TASK OBJECTIVE
From the first line to the last, print the listing exactly.

AVAILABLE DATA
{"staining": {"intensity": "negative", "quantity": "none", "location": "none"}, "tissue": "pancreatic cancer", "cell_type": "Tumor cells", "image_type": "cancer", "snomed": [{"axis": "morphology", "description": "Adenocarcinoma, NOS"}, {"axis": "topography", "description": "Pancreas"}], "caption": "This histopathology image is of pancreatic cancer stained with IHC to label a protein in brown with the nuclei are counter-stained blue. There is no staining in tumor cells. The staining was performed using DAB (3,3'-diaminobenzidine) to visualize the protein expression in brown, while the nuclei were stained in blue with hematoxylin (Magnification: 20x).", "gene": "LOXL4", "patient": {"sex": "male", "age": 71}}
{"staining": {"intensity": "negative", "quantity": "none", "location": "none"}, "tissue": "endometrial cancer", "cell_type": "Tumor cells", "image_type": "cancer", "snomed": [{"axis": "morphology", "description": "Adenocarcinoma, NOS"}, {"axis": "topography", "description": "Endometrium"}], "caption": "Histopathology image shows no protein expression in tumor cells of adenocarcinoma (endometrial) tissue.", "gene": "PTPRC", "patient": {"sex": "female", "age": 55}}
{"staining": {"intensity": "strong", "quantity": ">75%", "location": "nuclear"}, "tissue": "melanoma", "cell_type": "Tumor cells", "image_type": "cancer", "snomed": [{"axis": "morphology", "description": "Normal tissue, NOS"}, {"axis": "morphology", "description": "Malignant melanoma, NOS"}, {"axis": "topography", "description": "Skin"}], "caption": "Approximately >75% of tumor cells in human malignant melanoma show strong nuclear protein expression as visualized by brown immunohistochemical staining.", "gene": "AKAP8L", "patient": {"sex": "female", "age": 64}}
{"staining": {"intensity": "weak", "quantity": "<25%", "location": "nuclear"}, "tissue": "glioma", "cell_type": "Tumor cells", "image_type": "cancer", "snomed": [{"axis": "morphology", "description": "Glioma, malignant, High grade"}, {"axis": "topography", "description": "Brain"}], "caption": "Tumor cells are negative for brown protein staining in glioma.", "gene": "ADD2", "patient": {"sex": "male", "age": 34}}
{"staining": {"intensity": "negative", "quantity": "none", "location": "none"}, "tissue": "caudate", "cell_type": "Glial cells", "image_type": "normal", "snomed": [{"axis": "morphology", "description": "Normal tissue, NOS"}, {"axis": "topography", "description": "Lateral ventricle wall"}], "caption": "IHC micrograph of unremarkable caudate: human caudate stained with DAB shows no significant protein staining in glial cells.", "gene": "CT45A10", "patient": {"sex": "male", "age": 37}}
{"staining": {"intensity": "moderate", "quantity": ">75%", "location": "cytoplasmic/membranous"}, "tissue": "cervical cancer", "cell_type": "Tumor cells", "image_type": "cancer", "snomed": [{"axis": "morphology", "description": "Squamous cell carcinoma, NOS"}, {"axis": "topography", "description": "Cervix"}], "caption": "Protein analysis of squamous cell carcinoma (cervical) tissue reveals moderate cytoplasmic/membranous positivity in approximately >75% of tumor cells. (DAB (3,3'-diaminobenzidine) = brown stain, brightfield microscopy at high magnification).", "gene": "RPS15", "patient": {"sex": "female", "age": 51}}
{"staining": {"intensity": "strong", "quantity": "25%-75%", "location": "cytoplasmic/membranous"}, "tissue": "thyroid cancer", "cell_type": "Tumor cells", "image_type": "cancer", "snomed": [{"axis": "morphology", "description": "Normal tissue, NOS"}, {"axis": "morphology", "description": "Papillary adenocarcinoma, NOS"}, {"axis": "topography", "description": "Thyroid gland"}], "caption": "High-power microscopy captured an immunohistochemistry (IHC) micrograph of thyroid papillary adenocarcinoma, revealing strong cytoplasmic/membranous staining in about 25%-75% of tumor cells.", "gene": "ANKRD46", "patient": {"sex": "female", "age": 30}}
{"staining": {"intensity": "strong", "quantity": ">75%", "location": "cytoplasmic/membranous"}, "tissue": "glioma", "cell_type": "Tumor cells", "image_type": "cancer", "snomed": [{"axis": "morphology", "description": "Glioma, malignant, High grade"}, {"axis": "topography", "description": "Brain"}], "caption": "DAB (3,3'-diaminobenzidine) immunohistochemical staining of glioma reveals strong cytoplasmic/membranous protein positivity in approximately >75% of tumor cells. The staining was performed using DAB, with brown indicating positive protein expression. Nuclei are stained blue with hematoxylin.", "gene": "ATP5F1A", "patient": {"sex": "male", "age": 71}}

WRITTEN SOLUTION
{"staining": {"intensity": "negative", "quantity": "none", "location": "none"}, "tissue": "pancreatic cancer", "cell_type": "Tumor cells", "image_type": "cancer", "snomed": [{"axis": "morphology", "description": "Adenocarcinoma, NOS"}, {"axis": "topography", "description": "Pancreas"}], "caption": "This histopathology image is of pancreatic cancer stained with IHC to label a protein in brown with the nuclei are counter-stained blue. There is no staining in tumor cells. The staining was performed using DAB (3,3'-diaminobenzidine) to visualize the protein expression in brown, while the nuclei were stained in blue with hematoxylin (Magnification: 20x).", "gene": "LOXL4", "patient": {"sex": "male", "age": 71}}
{"staining": {"intensity": "negative", "quantity": "none", "location": "none"}, "tissue": "endometrial cancer", "cell_type": "Tumor cells", "image_type": "cancer", "snomed": [{"axis": "morphology", "description": "Adenocarcinoma, NOS"}, {"axis": "topography", "description": "Endometrium"}], "caption": "Histopathology image shows no protein expression in tumor cells of adenocarcinoma (endometrial) tissue.", "gene": "PTPRC", "patient": {"sex": "female", "age": 55}}
{"staining": {"intensity": "strong", "quantity": ">75%", "location": "nuclear"}, "tissue": "melanoma", "cell_type": "Tumor cells", "image_type": "cancer", "snomed": [{"axis": "morphology", "description": "Normal tissue, NOS"}, {"axis": "morphology", "description": "Malignant melanoma, NOS"}, {"axis": "topography", "description": "Skin"}], "caption": "Approximately >75% of tumor cells in human malignant melanoma show strong nuclear protein expression as visualized by brown immunohistochemical staining.", "gene": "AKAP8L", "patient": {"sex": "female", "age": 64}}
{"staining": {"intensity": "weak", "quantity": "<25%", "location": "nuclear"}, "tissue": "glioma", "cell_type": "Tumor cells", "image_type": "cancer", "snomed": [{"axis": "morphology", "description": "Glioma, malignant, High grade"}, {"axis": "topography", "description": "Brain"}], "caption": "Tumor cells are negative for brown protein staining in glioma.", "gene": "ADD2", "patient": {"sex": "male", "age": 34}}
{"staining": {"intensity": "negative", "quantity": "none", "location": "none"}, "tissue": "caudate", "cell_type": "Glial cells", "image_type": "normal", "snomed": [{"axis": "morphology", "description": "Normal tissue, NOS"}, {"axis": "topography", "description": "Lateral ventricle wall"}], "caption": "IHC micrograph of unremarkable caudate: human caudate stained with DAB shows no significant protein staining in glial cells.", "gene": "CT45A10", "patient": {"sex": "male", "age": 37}}
{"staining": {"intensity": "moderate", "quantity": ">75%", "location": "cytoplasmic/membranous"}, "tissue": "cervical cancer", "cell_type": "Tumor cells", "image_type": "cancer", "snomed": [{"axis": "morphology", "description": "Squamous cell carcinoma, NOS"}, {"axis": "topography", "description": "Cervix"}], "caption": "Protein analysis of squamous cell carcinoma (cervical) tissue reveals moderate cytoplasmic/membranous positivity in approximately >75% of tumor cells. (DAB (3,3'-diaminobenzidine) = brown stain, brightfield microscopy at high magnification).", "gene": "RPS15", "patient": {"sex": "female", "age": 51}}
{"staining": {"intensity": "strong", "quantity": "25%-75%", "location": "cytoplasmic/membranous"}, "tissue": "thyroid cancer", "cell_type": "Tumor cells", "image_type": "cancer", "snomed": [{"axis": "morphology", "description": "Normal tissue, NOS"}, {"axis": "morphology", "description": "Papillary adenocarcinoma, NOS"}, {"axis": "topography", "description": "Thyroid gland"}], "caption": "High-power microscopy captured an immunohistochemistry (IHC) micrograph of thyroid papillary adenocarcinoma, revealing strong cytoplasmic/membranous staining in about 25%-75% of tumor cells.", "gene": "ANKRD46", "patient": {"sex": "female", "age": 30}}
{"staining": {"intensity": "strong", "quantity": ">75%", "location": "cytoplasmic/membranous"}, "tissue": "glioma", "cell_type": "Tumor cells", "image_type": "cancer", "snomed": [{"axis": "morphology", "description": "Glioma, malignant, High grade"}, {"axis": "topography", "description": "Brain"}], "caption": "DAB (3,3'-diaminobenzidine) immunohistochemical staining of glioma reveals strong cytoplasmic/membranous protein positivity in approximately >75% of tumor cells. The staining was performed using DAB, with brown indicating positive protein expression. Nuclei are stained blue with hematoxylin.", "gene": "ATP5F1A", "patient": {"sex": "male", "age": 71}}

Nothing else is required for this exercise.